BMW AG

BMW’s distinctive blue, black and white checkered insignia has become a symbol for reliability, class and luxury in both aviatic and automotive engineering. With plants in Oxford, Swindon and Birmingham, and sales, marketing and financial services in the City, BMW offers a wide range of opportunities from R&I to accounting.


Pros

 
  • Prestige and reputation
  • Helpful and friendly staff
  • Good networking opportunities
  • Many international opportunities
  • A good work/life balance is maintained
  • Good benefits

Cons

 
  • Bureaucracy can be restrictive
  • Guidance from above is sometimes lacking
  • Average salary
  • Limited opportunities to get promoted, and German speakers seem to have advantage in progressing
  • Hierarchical structure

The Inside Buzz View

Graduate Recruitment Info

 

The BMW Recruitment Consultancy

31 Harbour Exchange Square

London E14 9GE

BMWrecruit@kha.co.uk

 

 

BMW AG Profile & Stats

 

In almost a century since its founding, BMW’s logo has remained the same. The distinctive blue, black and white checkered insignia has become a symbol for reliability, class and luxury. The company’s operations on the other hand have been anything but static. When founded in 1917 by Josef Popp, Max Frix and Camillo Castiglioni, BMW’s expertise lay in aviation. Move forward but five years and the company had been floated, forming Bayerische Motoren Werke AG, and had begun manufacturing motorcycles. Although BMW is best known for its cars, ironically automobiles were the last mode of transport it started making in 1929. However, the Bavarian engineers refocused on aviation upon the outset of the Second World War. Many German aircraft fleets had BMW engines, prompting the allied forces to confiscate the company’s tools after Berlin had been toppled.

 

No such embargoes prohibit BMW today; the automotive giant has 17 thriving production bases across the UK, US, China, Austria, South Africa as well as its native Germany. Furthermore, BMW has assembly sites in Indonesia, Russia, Egypt, Malaysia, Thailand and India.

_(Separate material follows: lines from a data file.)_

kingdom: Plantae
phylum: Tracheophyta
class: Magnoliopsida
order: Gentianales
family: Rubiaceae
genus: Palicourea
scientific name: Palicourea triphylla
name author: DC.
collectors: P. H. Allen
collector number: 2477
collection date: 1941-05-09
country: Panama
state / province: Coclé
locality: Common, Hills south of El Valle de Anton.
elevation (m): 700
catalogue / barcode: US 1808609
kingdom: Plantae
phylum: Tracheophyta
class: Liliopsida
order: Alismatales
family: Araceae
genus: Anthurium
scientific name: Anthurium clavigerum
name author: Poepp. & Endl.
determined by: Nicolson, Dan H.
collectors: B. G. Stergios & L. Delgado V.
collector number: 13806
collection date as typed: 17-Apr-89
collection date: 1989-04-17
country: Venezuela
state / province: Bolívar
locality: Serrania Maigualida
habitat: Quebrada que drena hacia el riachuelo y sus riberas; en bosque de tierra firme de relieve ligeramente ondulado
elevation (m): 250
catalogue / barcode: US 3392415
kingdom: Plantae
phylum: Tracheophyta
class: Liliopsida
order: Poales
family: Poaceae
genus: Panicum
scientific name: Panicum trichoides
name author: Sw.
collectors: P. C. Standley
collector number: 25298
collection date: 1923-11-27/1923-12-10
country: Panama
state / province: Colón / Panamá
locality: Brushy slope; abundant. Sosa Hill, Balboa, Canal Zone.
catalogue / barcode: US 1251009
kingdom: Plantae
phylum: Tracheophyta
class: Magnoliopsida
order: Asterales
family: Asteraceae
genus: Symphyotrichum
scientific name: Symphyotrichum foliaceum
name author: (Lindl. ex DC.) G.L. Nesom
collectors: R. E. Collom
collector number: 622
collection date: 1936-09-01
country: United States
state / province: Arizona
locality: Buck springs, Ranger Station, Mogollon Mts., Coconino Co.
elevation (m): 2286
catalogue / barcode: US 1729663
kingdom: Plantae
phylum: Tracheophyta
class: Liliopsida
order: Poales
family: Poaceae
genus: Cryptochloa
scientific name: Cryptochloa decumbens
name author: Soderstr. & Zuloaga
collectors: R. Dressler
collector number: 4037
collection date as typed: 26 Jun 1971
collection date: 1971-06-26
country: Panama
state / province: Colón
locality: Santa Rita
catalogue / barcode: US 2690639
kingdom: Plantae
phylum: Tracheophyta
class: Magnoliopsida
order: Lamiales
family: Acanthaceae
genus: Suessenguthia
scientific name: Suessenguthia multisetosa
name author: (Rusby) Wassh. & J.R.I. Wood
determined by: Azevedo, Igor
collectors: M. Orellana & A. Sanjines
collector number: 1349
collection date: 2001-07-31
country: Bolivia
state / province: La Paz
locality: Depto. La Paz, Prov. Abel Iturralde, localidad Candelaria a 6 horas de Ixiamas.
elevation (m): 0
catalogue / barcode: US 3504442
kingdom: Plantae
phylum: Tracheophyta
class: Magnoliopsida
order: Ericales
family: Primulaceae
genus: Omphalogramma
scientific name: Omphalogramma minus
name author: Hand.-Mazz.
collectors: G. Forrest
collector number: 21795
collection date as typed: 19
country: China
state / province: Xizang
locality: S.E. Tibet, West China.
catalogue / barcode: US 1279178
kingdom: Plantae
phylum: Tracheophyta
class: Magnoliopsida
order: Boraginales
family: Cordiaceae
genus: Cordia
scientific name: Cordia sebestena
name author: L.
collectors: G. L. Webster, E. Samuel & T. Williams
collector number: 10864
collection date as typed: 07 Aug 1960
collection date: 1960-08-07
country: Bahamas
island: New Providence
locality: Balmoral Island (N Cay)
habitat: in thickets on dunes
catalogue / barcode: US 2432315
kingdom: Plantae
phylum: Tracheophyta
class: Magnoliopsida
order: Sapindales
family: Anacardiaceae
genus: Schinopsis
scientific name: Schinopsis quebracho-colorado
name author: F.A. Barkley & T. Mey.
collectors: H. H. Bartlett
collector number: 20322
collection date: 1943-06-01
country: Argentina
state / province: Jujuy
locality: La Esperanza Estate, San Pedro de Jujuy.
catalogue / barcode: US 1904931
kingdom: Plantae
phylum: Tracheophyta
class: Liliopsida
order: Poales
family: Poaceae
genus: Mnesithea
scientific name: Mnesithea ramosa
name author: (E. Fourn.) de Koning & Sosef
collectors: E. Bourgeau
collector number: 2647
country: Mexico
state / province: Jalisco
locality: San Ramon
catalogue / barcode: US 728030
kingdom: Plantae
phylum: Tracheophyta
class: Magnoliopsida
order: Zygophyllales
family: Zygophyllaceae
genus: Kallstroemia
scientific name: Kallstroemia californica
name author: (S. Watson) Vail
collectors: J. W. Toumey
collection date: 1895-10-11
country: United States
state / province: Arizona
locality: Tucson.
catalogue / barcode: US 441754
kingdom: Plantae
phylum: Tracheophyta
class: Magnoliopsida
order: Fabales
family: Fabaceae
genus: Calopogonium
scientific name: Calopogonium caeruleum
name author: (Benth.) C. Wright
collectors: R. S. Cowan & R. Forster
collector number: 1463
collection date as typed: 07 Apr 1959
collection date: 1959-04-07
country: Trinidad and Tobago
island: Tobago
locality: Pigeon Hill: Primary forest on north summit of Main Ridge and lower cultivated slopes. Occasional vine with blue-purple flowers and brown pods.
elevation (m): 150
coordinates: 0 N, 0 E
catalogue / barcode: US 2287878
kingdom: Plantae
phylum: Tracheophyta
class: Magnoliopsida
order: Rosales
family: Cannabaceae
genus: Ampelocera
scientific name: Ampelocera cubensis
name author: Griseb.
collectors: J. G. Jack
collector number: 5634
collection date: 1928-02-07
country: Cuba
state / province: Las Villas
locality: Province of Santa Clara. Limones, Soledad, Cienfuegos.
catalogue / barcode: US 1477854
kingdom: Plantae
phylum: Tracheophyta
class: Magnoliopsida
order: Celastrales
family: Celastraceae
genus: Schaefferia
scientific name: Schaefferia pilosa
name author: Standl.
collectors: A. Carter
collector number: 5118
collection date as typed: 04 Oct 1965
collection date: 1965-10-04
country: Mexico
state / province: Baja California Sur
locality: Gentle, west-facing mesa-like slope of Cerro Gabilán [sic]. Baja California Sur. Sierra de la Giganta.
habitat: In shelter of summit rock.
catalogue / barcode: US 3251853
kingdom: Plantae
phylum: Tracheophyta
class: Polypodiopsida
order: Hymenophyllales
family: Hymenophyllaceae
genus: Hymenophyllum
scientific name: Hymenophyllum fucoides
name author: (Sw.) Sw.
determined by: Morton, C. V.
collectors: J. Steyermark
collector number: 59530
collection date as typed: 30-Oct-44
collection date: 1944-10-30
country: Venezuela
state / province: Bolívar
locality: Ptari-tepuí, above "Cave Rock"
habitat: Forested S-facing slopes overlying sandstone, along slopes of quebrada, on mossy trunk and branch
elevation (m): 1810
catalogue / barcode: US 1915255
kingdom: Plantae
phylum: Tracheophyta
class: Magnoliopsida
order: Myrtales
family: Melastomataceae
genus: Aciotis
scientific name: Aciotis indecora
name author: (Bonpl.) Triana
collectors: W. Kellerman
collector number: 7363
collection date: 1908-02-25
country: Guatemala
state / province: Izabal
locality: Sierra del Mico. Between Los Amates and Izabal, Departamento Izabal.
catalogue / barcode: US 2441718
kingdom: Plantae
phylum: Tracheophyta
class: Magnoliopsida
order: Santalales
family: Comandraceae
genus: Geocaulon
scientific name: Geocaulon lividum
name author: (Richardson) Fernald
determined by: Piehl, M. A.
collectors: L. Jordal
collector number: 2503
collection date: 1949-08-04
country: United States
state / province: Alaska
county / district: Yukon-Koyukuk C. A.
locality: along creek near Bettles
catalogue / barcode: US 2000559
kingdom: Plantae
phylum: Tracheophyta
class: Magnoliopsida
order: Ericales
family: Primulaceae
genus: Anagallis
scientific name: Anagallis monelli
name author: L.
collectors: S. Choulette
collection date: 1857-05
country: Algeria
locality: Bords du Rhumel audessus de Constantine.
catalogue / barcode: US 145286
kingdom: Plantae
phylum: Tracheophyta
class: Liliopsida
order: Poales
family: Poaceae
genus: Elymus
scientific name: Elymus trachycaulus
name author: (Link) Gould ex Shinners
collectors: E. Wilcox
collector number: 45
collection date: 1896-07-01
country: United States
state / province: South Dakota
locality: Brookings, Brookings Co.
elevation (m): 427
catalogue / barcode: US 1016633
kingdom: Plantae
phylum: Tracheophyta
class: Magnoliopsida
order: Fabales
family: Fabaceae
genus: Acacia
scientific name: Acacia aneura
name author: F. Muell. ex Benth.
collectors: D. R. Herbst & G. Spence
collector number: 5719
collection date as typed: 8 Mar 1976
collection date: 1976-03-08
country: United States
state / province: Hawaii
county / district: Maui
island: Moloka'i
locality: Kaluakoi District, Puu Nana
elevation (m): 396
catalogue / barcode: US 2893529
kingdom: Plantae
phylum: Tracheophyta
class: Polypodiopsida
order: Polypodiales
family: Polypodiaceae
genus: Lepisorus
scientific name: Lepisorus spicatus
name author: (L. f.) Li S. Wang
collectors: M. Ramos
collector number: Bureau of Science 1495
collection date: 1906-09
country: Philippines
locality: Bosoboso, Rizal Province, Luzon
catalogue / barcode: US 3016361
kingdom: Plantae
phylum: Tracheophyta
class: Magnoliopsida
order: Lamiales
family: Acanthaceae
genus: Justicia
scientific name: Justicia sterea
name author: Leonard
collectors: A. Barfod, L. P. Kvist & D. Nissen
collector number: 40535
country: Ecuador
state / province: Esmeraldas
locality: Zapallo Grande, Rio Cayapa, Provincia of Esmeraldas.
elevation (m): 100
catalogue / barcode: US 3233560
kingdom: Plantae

The Middle East and Asia are the company’s fastest growing markets, with BMW looking to expand to satisfy the growing number of nouveau riches’ appetite for performance vehicles.

 

In the UK, BMW has plants in Hams Hall near Birmingham, Oxford and Swindon; furthermore, the company has a sales, marketing and aftersales division in London, as well as a Financial Services business division also in the City. The latter offers dealers, corporate and private customers around the world customised financial services revolving around automobiles: from financing and leasing, via insurance, to the management of large vehicle fleets.

 

Like most other international engineering firms, research and development into more energy efficient vehicles has been one of BMW’s top priorities. The company’s Research and Innovation Centre in Munich employs more 8,500 researchers, tasked with scrutinising a myriad of engineering ideas for their energy saving potential. BMW certainly isn’t without ambition either; in its 2007 Annual Report the company outlined its plan to cut carbon dioxide in its vehicles by 100%!

 

BMW offers a range of opportunities to both students and graduates, from accounting to engineering to car sales. The company also offers a Graduate Programme. During the 15 month scheme, you will work in various parts of the company, contribute to a joint team project and take two secondments abroad.